Unauthorized distribution is not merely an economic or revenue problem for the content distributor but affects the entire society. The economic rewards to the content creators and distributors provide the incentive for continuation of the innovation cycle and fostering further creation of new works benefiting society as a whole. Unrewarded distribution of digital works is not conducive to further creation of digital works which, the founding fathers of the US constitution aimed at encouraging by empowering the law-makers—“to promote the progress of science and the useful arts by securing to authors and inventors for limited times exclusive rights in their respective writings and discoveries.”

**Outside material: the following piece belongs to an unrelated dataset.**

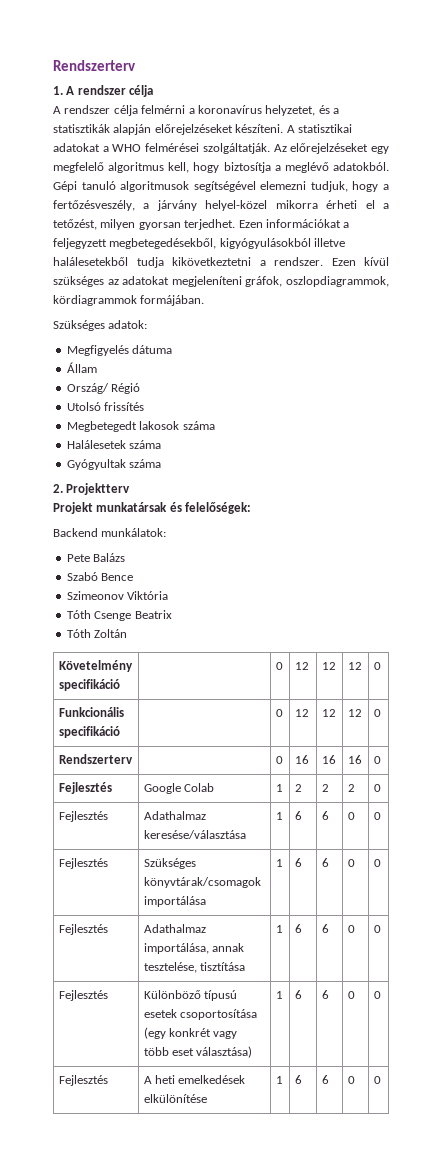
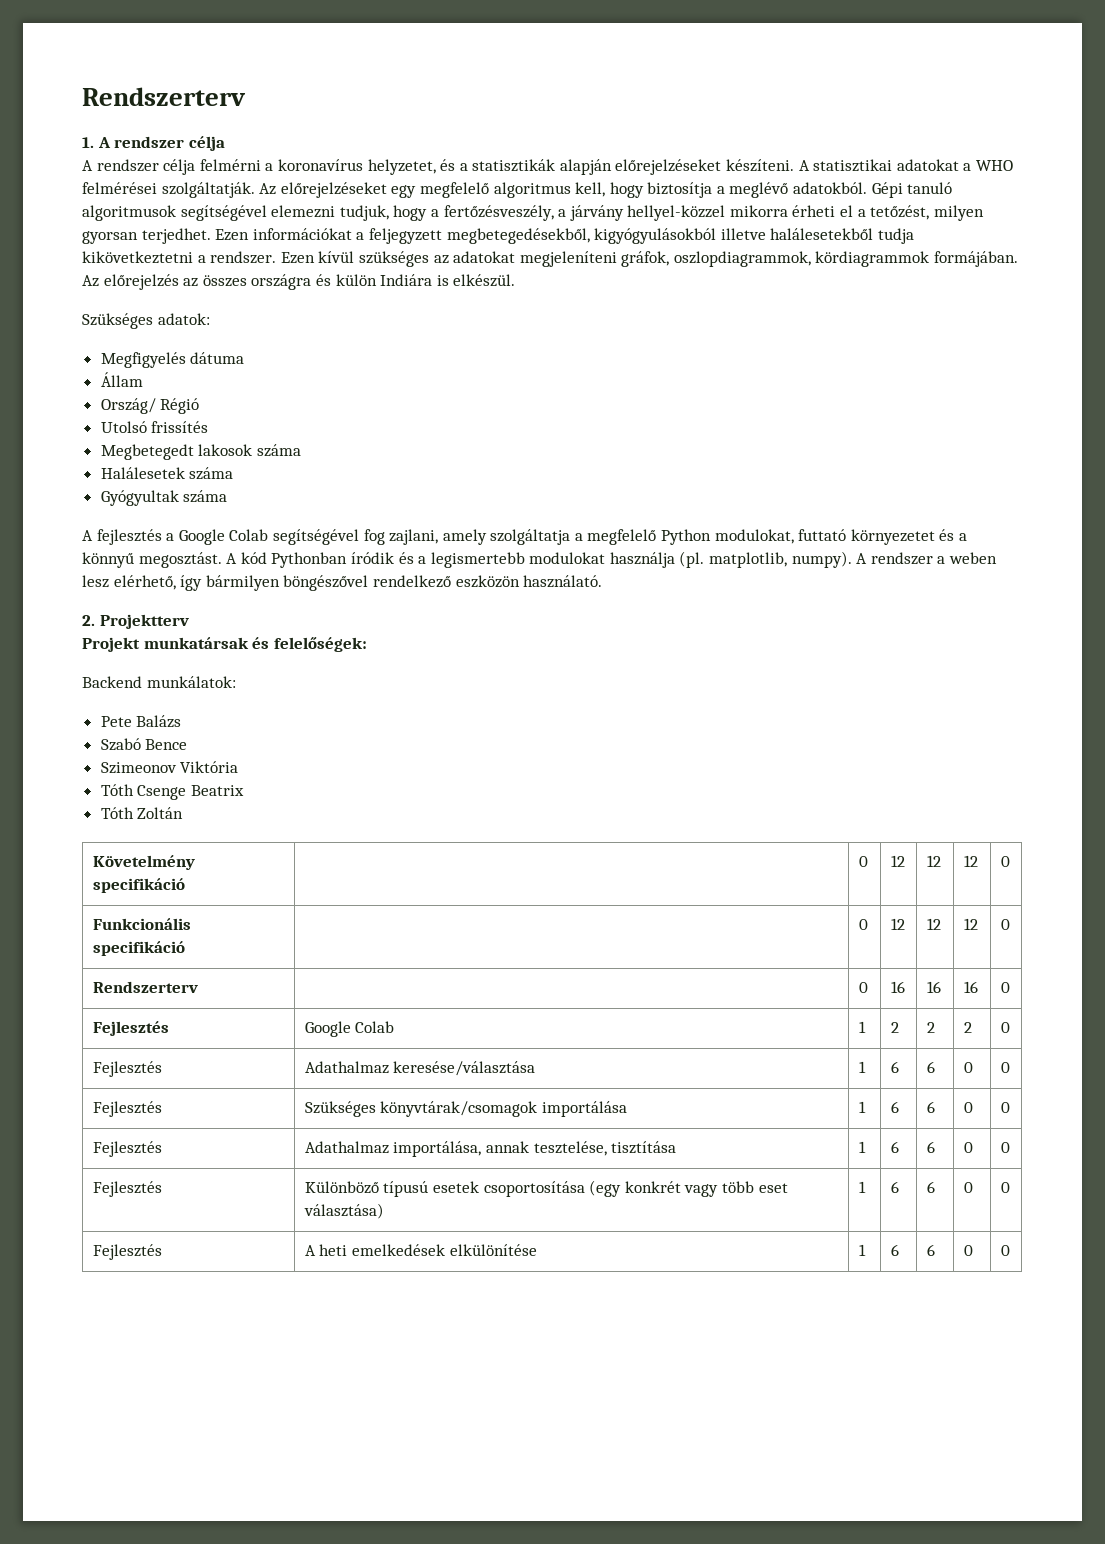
[205,200,268,211] helyel-közel -> [627,205,726,221] hellyel-közzel
(205, 300) none -> [82,274,516,290] Az előrejelzés az összes országra és külön Indiára is elkészül.
(162, 463) none -> [82,529,968,545] [82,551,998,568] [82,575,603,591] // A fejlesztés a Google Colab segítségével fog zajlani, amely szolgáltatja a megfelelő Python modulokat, futtató környezetet és a könnyű megosztást. A kód Pythonban íródik és a legismertebb modulokat használja (pl. matplotlib, numpy). A rendszer a weben lesz elérhető, így bármilyen böngészővel rendelkező eszközön használató.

Despite the numerous advantages offered by digital content, representing content or IP in a digital form is not an end in itself; it can only serve the broad interests when the digital representation does not undermine or otherwise dilute the time-limited monopoly granted to the authors or creators of the content by the US Constitution. In order to preserve the commercial value of information products and provide continued incentive to content creators for expanding the public domain of ideas, information, creative works and technological innovation—the economic interests of content creators and publishers must be protected.